──────── Exercise materials ────────

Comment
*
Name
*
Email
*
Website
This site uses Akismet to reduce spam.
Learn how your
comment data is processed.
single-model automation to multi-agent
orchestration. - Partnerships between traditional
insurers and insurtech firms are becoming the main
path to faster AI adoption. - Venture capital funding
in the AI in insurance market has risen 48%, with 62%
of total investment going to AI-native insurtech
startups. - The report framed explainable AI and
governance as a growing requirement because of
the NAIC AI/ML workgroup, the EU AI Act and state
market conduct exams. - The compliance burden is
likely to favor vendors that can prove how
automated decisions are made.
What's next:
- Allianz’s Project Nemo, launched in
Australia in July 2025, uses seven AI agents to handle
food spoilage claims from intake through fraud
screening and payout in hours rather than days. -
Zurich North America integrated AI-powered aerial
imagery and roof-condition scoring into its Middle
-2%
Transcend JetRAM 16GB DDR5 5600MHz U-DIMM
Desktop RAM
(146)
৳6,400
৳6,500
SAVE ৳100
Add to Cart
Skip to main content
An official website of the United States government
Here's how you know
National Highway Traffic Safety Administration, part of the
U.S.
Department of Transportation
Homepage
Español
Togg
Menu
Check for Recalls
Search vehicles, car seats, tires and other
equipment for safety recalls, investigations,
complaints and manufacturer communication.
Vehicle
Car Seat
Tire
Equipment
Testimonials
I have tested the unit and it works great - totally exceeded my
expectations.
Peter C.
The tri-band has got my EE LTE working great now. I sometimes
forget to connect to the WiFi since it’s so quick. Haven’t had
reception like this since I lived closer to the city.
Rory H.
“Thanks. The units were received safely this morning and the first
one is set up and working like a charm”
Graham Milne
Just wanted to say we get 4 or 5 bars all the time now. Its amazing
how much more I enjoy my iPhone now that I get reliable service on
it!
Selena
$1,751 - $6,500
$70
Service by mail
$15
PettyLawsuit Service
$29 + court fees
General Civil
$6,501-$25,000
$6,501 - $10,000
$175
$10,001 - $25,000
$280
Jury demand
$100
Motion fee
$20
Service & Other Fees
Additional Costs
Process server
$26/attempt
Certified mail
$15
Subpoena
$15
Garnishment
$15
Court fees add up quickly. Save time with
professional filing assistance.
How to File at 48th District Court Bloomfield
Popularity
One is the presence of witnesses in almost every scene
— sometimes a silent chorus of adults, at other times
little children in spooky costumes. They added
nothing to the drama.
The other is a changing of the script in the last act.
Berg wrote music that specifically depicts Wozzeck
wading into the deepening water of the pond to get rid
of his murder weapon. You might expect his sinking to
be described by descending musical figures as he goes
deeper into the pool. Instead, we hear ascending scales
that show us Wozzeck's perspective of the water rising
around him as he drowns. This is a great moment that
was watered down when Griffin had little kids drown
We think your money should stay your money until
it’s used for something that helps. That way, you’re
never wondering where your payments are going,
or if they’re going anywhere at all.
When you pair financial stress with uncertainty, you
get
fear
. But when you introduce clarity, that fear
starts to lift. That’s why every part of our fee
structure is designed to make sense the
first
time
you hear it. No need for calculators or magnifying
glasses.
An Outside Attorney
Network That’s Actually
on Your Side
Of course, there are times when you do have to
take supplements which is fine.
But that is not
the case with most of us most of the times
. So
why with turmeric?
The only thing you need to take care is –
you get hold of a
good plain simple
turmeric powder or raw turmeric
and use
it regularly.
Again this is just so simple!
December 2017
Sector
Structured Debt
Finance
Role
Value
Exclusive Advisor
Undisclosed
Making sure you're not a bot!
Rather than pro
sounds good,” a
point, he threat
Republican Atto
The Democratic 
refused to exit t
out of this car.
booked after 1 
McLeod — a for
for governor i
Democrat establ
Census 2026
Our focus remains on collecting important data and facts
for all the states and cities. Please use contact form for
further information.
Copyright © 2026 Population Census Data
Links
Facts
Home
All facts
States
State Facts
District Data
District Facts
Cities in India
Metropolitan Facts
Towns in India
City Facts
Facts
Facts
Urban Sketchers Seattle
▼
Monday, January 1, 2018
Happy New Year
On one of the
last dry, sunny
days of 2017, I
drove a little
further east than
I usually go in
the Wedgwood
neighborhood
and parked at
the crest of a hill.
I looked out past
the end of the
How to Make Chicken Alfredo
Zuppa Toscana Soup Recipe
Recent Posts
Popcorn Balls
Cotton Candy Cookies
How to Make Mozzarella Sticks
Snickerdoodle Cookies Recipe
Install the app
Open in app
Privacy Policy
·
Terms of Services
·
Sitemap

────────

> **Work item**:
What's needed is a word-for-word restatement of all the entries.

> **Reply**:
Comment
*
Name
*
Email
*
Website
This site uses Akismet to reduce spam.
Learn how your
comment data is processed.
single-model automation to multi-agent
orchestration. - Partnerships between traditional
insurers and insurtech firms are becoming the main
path to faster AI adoption. - Venture capital funding
in the AI in insurance market has risen 48%, with 62%
of total investment going to AI-native insurtech
startups. - The report framed explainable AI and
governance as a growing requirement because of
the NAIC AI/ML workgroup, the EU AI Act and state
market conduct exams. - The compliance burden is
likely to favor vendors that can prove how
automated decisions are made.
What's next:
- Allianz’s Project Nemo, launched in
Australia in July 2025, uses seven AI agents to handle
food spoilage claims from intake through fraud
screening and payout in hours rather than days. -
Zurich North America integrated AI-powered aerial
imagery and roof-condition scoring into its Middle
-2%
Transcend JetRAM 16GB DDR5 5600MHz U-DIMM
Desktop RAM
(146)
৳6,400
৳6,500
SAVE ৳100
Add to Cart
Skip to main content
An official website of the United States government
Here's how you know
National Highway Traffic Safety Administration, part of the
U.S.
Department of Transportation
Homepage
Español
Togg
Menu
Check for Recalls
Search vehicles, car seats, tires and other
equipment for safety recalls, investigations,
complaints and manufacturer communication.
Vehicle
Car Seat
Tire
Equipment
Testimonials
I have tested the unit and it works great - totally exceeded my
expectations.
Peter C.
The tri-band has got my EE LTE working great now. I sometimes
forget to connect to the WiFi since it’s so quick. Haven’t had
reception like this since I lived closer to the city.
Rory H.
“Thanks. The units were received safely this morning and the first
one is set up and working like a charm”
Graham Milne
Just wanted to say we get 4 or 5 bars all the time now. Its amazing
how much more I enjoy my iPhone now that I get reliable service on
it!
Selena
$1,751 - $6,500
$70
Service by mail
$15
PettyLawsuit Service
$29 + court fees
General Civil
$6,501-$25,000
$6,501 - $10,000
$175
$10,001 - $25,000
$280
Jury demand
$100
Motion fee
$20
Service & Other Fees
Additional Costs
Process server
$26/attempt
Certified mail
$15
Subpoena
$15
Garnishment
$15
Court fees add up quickly. Save time with
professional filing assistance.
How to File at 48th District Court Bloomfield
Popularity
One is the presence of witnesses in almost every scene
— sometimes a silent chorus of adults, at other times
little children in spooky costumes. They added
nothing to the drama.
The other is a changing of the script in the last act.
Berg wrote music that specifically depicts Wozzeck
wading into the deepening water of the pond to get rid
of his murder weapon. You might expect his sinking to
be described by descending musical figures as he goes
deeper into the pool. Instead, we hear ascending scales
that show us Wozzeck's perspective of the water rising
around him as he drowns. This is a great moment that
was watered down when Griffin had little kids drown
We think your money should stay your money until
it’s used for something that helps. That way, you’re
never wondering where your payments are going,
or if they’re going anywhere at all.
When you pair financial stress with uncertainty, you
get
fear
. But when you introduce clarity, that fear
starts to lift. That’s why every part of our fee
structure is designed to make sense the
first
time
you hear it. No need for calculators or magnifying
glasses.
An Outside Attorney
Network That’s Actually
on Your Side
Of course, there are times when you do have to
take supplements which is fine.
But that is not
the case with most of us most of the times
. So
why with turmeric?
The only thing you need to take care is –
you get hold of a
good plain simple
turmeric powder or raw turmeric
and use
it regularly.
Again this is just so simple!
December 2017
Sector
Structured Debt
Finance
Role
Value
Exclusive Advisor
Undisclosed
Making sure you're not a bot!
Rather than pro
sounds good,” a
point, he threat
Republican Atto
The Democratic 
refused to exit t
out of this car.
booked after 1 
McLeod — a for
for governor i
Democrat establ
Census 2026
Our focus remains on collecting important data and facts
for all the states and cities. Please use contact form for
further information.
Copyright © 2026 Population Census Data
Links
Facts
Home
All facts
States
State Facts
District Data
District Facts
Cities in India
Metropolitan Facts
Towns in India
City Facts
Facts
Facts
Urban Sketchers Seattle
▼
Monday, January 1, 2018
Happy New Year
On one of the
last dry, sunny
days of 2017, I
drove a little
further east than
I usually go in
the Wedgwood
neighborhood
and parked at
the crest of a hill.
I looked out past
the end of the
How to Make Chicken Alfredo
Zuppa Toscana Soup Recipe
Recent Posts
Popcorn Balls
Cotton Candy Cookies
How to Make Mozzarella Sticks
Snickerdoodle Cookies Recipe
Install the app
Open in app
Privacy Policy
·
Terms of Services
·
Sitemap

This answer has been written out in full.